The biggest problems with 5G wireless are the higher expenses without the corresponding revenues. Verizon Communications Inc. (NYSE:VZ) has felt the biggest brunt of the shift towards 5G, with the wireless giant losing out on a lead in their wireless network while having to spend aggressively. My investment thesis remains Neutral on the stock due to the earnings stream and large dividend payout, while the business model will struggle to grow.
Weak Guidance
Despite all of the inflation and the major shift to 5G wireless, Verizon is only guiding to 2023 wireless service revenue growth of 3.5%, with total revenue growth in the 2.0% range. The end result is a major hit to the EPS guidance for the year to only $4.55 to $4.85.
Verizon just reported a solid year, where adjusted EPS was $5.18, yet the company is guiding to a wide range of lower earnings in 2023. Analysts already forecast a weak year, but the consensus estimates were up at $5.00 for the year and the management team just guided to a possible 10% hit to those estimates.
The company continues to face massive cost increases hampering the positive growth in areas such as broadband. Verizon saw operating expenses surge 5.9% in Q4’22 to $28.0 billion, up $1.5 billion YoY. On top of those costs, interest expenses surged nearly $400 million from Q4’21 to $1.1 billion.
Verizon did add an impressive 416K broadband customers in the quarter. The company saw impressive growth in the quarterly broadband net adds during each quarter of 2022, with fixed wireless access surging. Unfortunately, total Fios revenue only grew 0.5% from Q4’21 levels to $3.2 billion.
In a lot of scenarios, Verizon spent heavy on their 5G network and infrastructure, and the end result was the wireless giant mostly spinning its wheels to grow the business. The company saw surging costs to mostly move customers from 4G service to 5G service with no financial benefit for all of the effort.
Cash Flow Issues
Verizon faced a major cash flow issue in 2022, with cash flow from operations dipping $2.4 billion during the year to $37.1 billion. The end result is that the wireless giant ended up only generating $14.1 billion free cash flow last year.
The issue is that Verizon keeps hiking dividends each year. The company paid $10.8 billion in dividends for the year, and the BoD just hiked the dividend another 2% in November, requiring an even larger $11.0 billion dividend payout in 2023 prior to another hike at year end.
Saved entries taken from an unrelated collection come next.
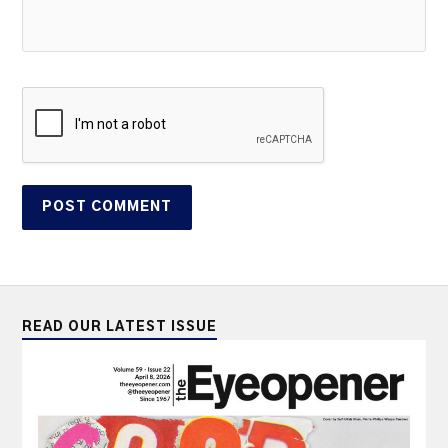
READ OUR LATEST ISSUE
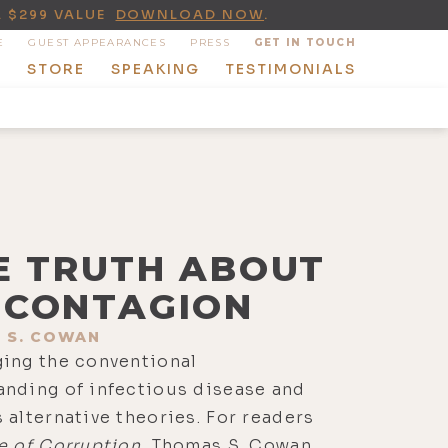
A $299 VALUE
DOWNLOAD NOW
.
E
GUEST APPEARANCES
PRESS
GET IN TOUCH
T
STORE
SPEAKING
TESTIMONIALS
E TRUTH ABOUT
CONTAGION
 S. COWAN
ging the conventional
anding of infectious disease and
 alternative theories. For readers
e of Corruption
, Thomas S. Cowan,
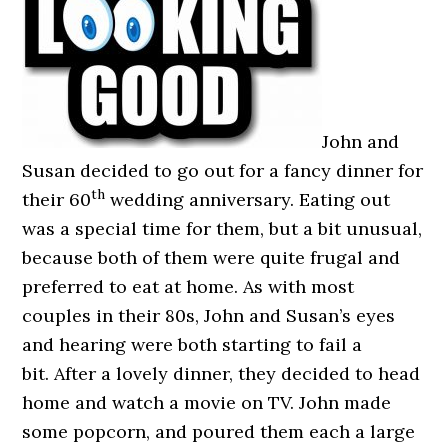
John and
Susan decided to go out for a fancy dinner for
th
their 60
wedding anniversary. Eating out
was a special time for them, but a bit unusual,
because both of them were quite frugal and
preferred to eat at home. As with most
couples in their 80s, John and Susan’s eyes
and hearing were both starting to fail a
bit. After a lovely dinner, they decided to head
home and watch a movie on TV. John made
some popcorn, and poured them each a large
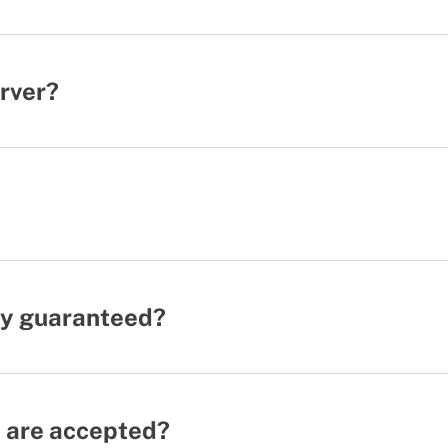
erver?
ity guaranteed?
 are accepted?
The major problem is the higher 5G costs with capital spending in 2022 of $23.1 billion, up $2.8 billion from the prior year. Verizon is guiding to only spending $18.75 billion this year and pushing the amount down to $17.0 billion in 2024, with the elimination of $1.75 billion in extra C-band capex.
The key is whether Verizon can truly cut capex spending back to normal levels while maintaining operating cash flows after watching a rather large $2.4 billion slip in 2022. The competitive environment with T-Mobile US (TMUS) effectively running a 5G network doesn’t appear a great scenario for Verizon reducing costs going forward and growing cash flows in the near term.
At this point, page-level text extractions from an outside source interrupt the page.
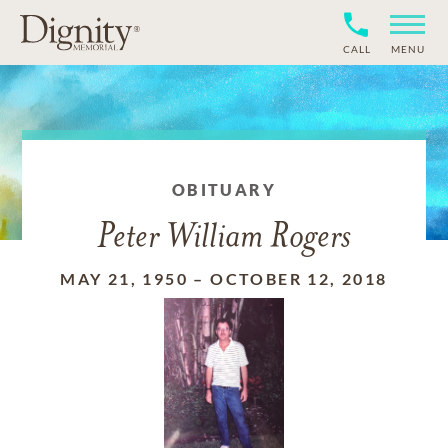
CALL
MENU
OBITUARY
Peter William Rogers
MAY 21, 1950
–
OCTOBER 12, 2018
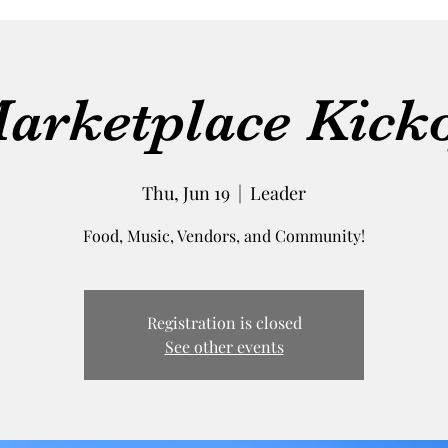
arketplace Kicko
Thu, Jun 19
  |  
Leader
Food, Music, Vendors, and Community!
Registration is closed
See other events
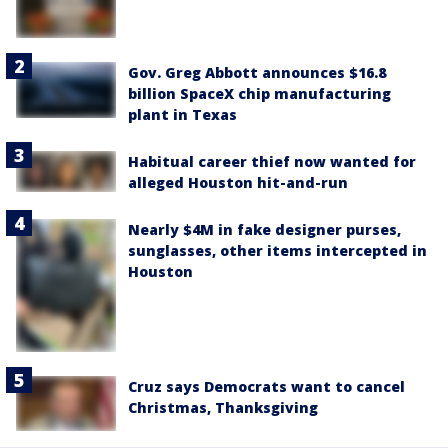
Gov. Greg Abbott announces $16.8
billion SpaceX chip manufacturing
plant in Texas
Habitual career thief now wanted for
alleged Houston hit-and-run
Nearly $4M in fake designer purses,
sunglasses, other items intercepted in
Houston
Cruz says Democrats want to cancel
Christmas, Thanksgiving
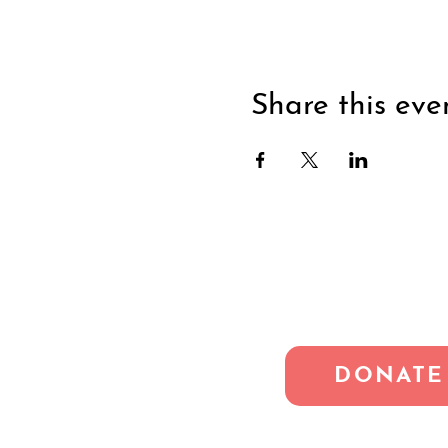
Share this eve
DONATE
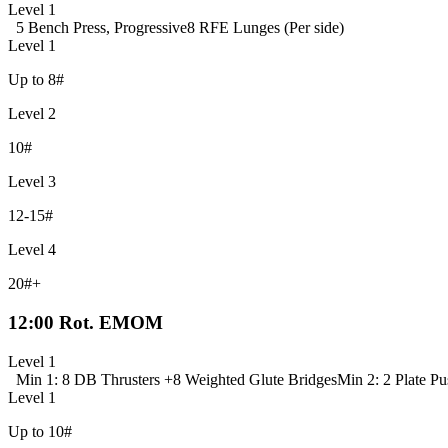
Level 1
5 Bench Press, Progressive
8 RFE Lunges (Per side)
Level 1
Up to 8#
Level 2
10#
Level 3
12-15#
Level 4
20#+
12:00 Rot. EMOM
Level 1
Min 1: 8 DB Thrusters +
8 Weighted Glute Bridges
Min 2: 2 Plate Pu
Level 1
Up to 10#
Verizon Communications stock trades at only 8.5x the midpoint of the 2023 EPS estimate. Though, Verizon placed a massive $0.30 range on these estimates, suggesting a huge lack of confidence in the results for the year ahead.
With free cash flow above the dividend payout of only $3.3 billion, investors will start worrying about dividend cuts. The lower capex in 2023 will help alleviate some of those concerns, but Verizon now has to prove corresponding lower earnings won’t hit cash flows as well to offset any benefits from lower capex.
Takeaway
The key investor takeaway is that Verizon Communications Inc. remains a value trap until the company can cut costs to match the limited revenue growth produced by 5G. As long as competitors require the wireless giant to spend aggressively in order to hold onto market share, the stock will struggle.
When the competitive environment ends, Verizon Communications Inc. will provide a strong dividend yield for investors at 6.5%. For now though, investors should continue watching from the sidelines, questioning whether the wireless giant can cut costs when the revenue base is struggling.